→ **Exercise passage**:
-=-=-

Desserts are an absolute favorite food item and sugary foods are more popular in some specific areas of the world such as Austria, France, and Germany. Interestingly, the per person intake of sugar here is between 33kg and 34kg. But every person metabolizes sugar differently. Desserts are not always bad food choices and they can actually reduce appetite, irrespective of their calorie value.
Veronika Somoza and her team members from the Department of Physiological Chemistry at the University of Vienna conducted a study to find out how the body activates sweet receptors to have a fulfilling sensation.
The complete study findings are published in Nutrients, an open-access journal.
The research team planned a blinded and cross-over intervention plan using glucose as well as sucrose, two common sugar types. 27 people were chosen to be a part of this study. All of them were between 18 to 45 years and healthy. They were given a 10% glucose solution or 10% sucrose solution daily or any of the sugar solution added with nearly 60 ppm of lactisole.

-=-=-

→ **Entries in a dataset**:
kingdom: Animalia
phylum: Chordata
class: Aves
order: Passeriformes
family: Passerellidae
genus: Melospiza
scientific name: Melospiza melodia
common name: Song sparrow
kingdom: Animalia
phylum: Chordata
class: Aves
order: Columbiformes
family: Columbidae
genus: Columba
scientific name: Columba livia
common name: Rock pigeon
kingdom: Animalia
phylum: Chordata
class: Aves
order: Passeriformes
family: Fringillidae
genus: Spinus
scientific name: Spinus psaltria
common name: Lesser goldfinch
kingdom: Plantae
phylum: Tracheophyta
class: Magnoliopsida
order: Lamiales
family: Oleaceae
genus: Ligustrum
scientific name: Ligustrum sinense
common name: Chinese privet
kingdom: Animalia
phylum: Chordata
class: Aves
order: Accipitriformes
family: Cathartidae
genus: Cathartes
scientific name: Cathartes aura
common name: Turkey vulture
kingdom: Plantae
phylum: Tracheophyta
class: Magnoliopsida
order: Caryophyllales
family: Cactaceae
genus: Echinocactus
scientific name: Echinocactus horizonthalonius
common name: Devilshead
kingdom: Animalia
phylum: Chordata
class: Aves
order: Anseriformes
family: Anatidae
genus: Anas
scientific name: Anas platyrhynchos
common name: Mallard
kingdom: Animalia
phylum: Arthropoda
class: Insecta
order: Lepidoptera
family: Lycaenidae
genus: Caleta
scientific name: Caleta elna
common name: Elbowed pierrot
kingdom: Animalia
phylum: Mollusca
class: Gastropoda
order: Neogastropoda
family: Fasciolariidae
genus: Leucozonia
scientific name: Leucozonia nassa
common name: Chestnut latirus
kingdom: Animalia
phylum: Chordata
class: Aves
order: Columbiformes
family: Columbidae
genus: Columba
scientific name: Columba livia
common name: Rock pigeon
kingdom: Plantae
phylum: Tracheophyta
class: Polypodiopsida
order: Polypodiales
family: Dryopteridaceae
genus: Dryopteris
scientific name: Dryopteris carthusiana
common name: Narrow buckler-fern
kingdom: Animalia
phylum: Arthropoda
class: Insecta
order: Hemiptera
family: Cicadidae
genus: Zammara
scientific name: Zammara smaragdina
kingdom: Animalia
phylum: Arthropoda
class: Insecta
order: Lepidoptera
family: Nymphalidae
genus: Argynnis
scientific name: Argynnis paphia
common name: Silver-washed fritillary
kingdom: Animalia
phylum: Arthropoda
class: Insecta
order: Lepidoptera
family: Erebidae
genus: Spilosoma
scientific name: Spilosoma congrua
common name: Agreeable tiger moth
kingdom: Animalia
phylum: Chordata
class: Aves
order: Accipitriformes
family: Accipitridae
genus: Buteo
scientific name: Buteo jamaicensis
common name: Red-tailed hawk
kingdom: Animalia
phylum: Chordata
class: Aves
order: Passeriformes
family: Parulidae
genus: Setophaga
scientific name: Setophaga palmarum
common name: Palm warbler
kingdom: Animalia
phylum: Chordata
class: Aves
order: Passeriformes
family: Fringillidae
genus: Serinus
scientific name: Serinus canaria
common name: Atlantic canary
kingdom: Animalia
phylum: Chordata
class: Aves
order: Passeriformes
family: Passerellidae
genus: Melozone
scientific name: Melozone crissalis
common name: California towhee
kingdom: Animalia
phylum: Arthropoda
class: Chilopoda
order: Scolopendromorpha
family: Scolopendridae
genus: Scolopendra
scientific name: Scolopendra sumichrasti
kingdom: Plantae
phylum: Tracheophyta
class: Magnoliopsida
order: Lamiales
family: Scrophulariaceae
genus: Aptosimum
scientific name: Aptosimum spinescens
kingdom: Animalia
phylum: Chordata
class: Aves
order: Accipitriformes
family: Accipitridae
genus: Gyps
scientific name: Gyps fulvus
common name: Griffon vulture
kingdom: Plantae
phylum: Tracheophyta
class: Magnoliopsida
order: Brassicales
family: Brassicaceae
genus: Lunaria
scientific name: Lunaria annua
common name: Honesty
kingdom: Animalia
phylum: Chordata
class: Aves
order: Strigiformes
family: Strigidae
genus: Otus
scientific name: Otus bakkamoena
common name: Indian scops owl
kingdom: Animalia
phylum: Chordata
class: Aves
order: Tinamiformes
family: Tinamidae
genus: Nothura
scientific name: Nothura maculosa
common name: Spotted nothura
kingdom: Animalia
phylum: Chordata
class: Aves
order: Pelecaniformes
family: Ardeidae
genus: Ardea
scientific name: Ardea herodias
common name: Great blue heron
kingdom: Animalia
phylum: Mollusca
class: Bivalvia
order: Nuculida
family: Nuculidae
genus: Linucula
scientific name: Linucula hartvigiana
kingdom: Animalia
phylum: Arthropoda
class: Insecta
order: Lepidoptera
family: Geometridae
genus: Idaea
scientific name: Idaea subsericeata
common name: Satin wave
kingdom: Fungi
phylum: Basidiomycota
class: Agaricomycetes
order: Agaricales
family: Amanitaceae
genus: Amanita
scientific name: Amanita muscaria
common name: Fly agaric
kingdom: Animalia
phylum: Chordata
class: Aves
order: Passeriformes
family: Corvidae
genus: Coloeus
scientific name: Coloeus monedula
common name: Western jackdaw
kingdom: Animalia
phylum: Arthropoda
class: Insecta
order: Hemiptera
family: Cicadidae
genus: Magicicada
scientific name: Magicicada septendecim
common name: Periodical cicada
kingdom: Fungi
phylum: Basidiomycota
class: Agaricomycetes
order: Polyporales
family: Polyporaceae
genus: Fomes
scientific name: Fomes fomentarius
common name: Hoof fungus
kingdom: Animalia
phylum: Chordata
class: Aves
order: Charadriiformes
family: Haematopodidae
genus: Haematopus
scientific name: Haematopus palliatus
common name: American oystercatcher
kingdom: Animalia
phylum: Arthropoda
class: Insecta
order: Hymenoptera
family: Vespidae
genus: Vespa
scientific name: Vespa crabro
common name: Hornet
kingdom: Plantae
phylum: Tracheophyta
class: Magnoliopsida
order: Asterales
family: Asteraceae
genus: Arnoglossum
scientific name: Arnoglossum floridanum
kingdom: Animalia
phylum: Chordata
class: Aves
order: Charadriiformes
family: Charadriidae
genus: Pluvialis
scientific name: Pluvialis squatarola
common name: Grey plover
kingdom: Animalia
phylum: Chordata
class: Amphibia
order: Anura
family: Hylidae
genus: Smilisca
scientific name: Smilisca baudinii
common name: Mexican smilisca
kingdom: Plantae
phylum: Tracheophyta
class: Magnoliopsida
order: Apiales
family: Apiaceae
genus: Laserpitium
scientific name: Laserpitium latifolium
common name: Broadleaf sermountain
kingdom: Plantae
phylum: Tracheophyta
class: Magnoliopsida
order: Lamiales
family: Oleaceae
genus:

-=-=-

→ **Task requirements**:
A – According to the passage on sugar and appetite, how many people were chosen to take part in the study?
B – Reproduce the stretch of the passage on sugar and appetite from "Desserts are an" through "their calorie value.", switching "metabolizes" to "processes".

→ **Task results**:
A – 27 people were chosen to take part in the study.

B –
Desserts are an absolute favorite food item and sugary foods are more popular in some specific areas of the world such as Austria, France, and Germany. Interestingly, the per person intake of sugar here is between 33kg and 34kg. But every person processes sugar differently. Desserts are not always bad food choices and they can actually reduce appetite, irrespective of their calorie value.